### Request
All entries below are to be reproduced precisely as they stand, without the pictures.

### Information given
________________________________________

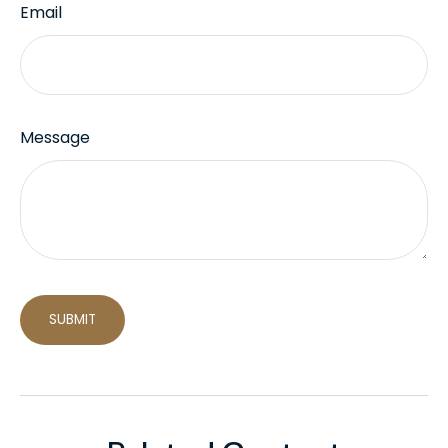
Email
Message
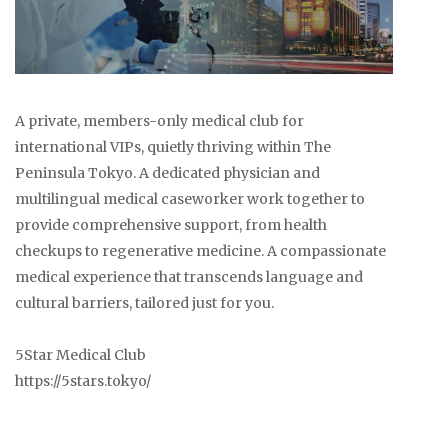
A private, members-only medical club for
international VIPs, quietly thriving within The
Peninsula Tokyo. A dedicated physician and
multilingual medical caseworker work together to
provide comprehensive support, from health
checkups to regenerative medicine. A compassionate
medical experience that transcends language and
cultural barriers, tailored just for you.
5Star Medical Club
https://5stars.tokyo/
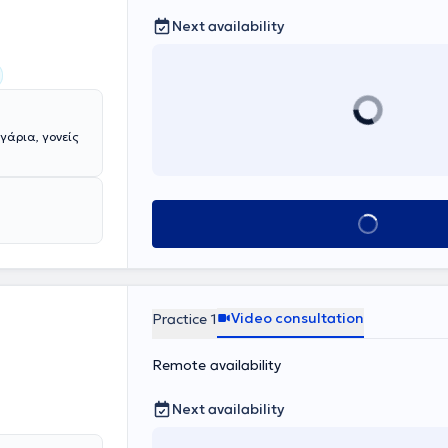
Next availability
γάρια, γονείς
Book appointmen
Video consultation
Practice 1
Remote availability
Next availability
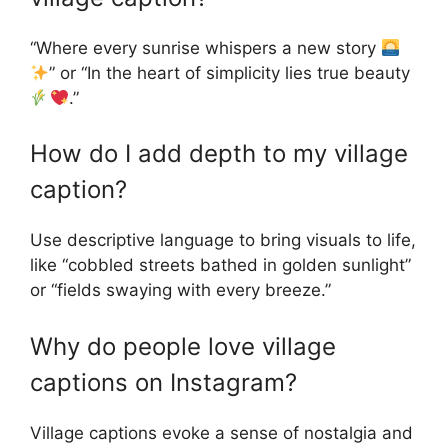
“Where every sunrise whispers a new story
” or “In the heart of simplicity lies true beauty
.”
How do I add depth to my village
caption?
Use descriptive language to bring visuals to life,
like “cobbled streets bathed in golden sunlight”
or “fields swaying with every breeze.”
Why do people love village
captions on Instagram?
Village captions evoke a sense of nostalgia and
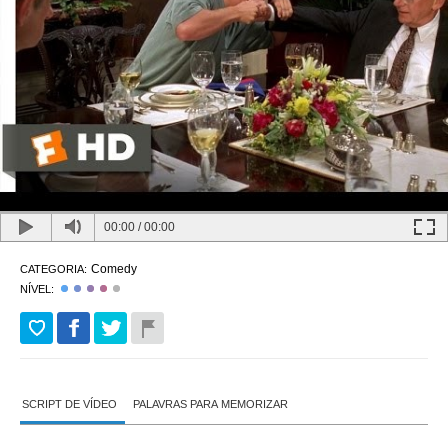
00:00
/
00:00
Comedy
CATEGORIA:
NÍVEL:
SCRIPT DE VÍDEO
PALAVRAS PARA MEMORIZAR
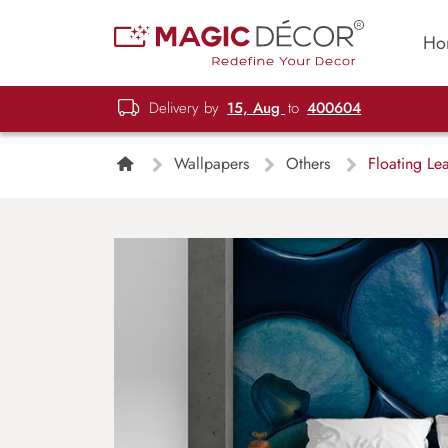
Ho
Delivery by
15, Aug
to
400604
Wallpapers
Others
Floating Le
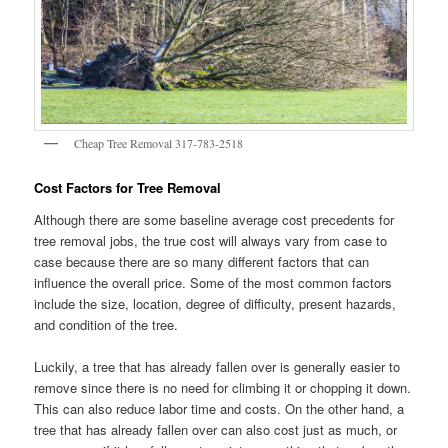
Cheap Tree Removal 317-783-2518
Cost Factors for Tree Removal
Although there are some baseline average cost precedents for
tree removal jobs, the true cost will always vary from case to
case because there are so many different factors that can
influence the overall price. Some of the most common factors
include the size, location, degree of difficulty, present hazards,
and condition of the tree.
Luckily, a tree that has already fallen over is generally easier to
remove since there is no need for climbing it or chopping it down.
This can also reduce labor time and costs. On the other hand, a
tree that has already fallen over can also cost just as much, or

________________________________________

### Reply
Email
Message
A private, members-only medical club for
international VIPs, quietly thriving within The
Peninsula Tokyo. A dedicated physician and
multilingual medical caseworker work together to
provide comprehensive support, from health
checkups to regenerative medicine. A compassionate
medical experience that transcends language and
cultural barriers, tailored just for you.
5Star Medical Club
https://5stars.tokyo/
Next availability
γάρια, γονείς
Book appointmen
Video consultation
Practice 1
Remote availability
Next availability
“Where every sunrise whispers a new story
” or “In the heart of simplicity lies true beauty
.”
How do I add depth to my village
caption?
Use descriptive language to bring visuals to life,
like “cobbled streets bathed in golden sunlight”
or “fields swaying with every breeze.”
Why do people love village
captions on Instagram?
Village captions evoke a sense of nostalgia and
00:00
/
00:00
Comedy
CATEGORIA:
NÍVEL:
SCRIPT DE VÍDEO
PALAVRAS PARA MEMORIZAR
Ho
Delivery by
15, Aug
to
400604
Wallpapers
Others
Floating Le
Cheap Tree Removal 317-783-2518
Cost Factors for Tree Removal
Although there are some baseline average cost precedents for
tree removal jobs, the true cost will always vary from case to
case because there are so many different factors that can
influence the overall price. Some of the most common factors
include the size, location, degree of difficulty, present hazards,
and condition of the tree.
Luckily, a tree that has already fallen over is generally easier to
remove since there is no need for climbing it or chopping it down.
This can also reduce labor time and costs. On the other hand, a
tree that has already fallen over can also cost just as much, or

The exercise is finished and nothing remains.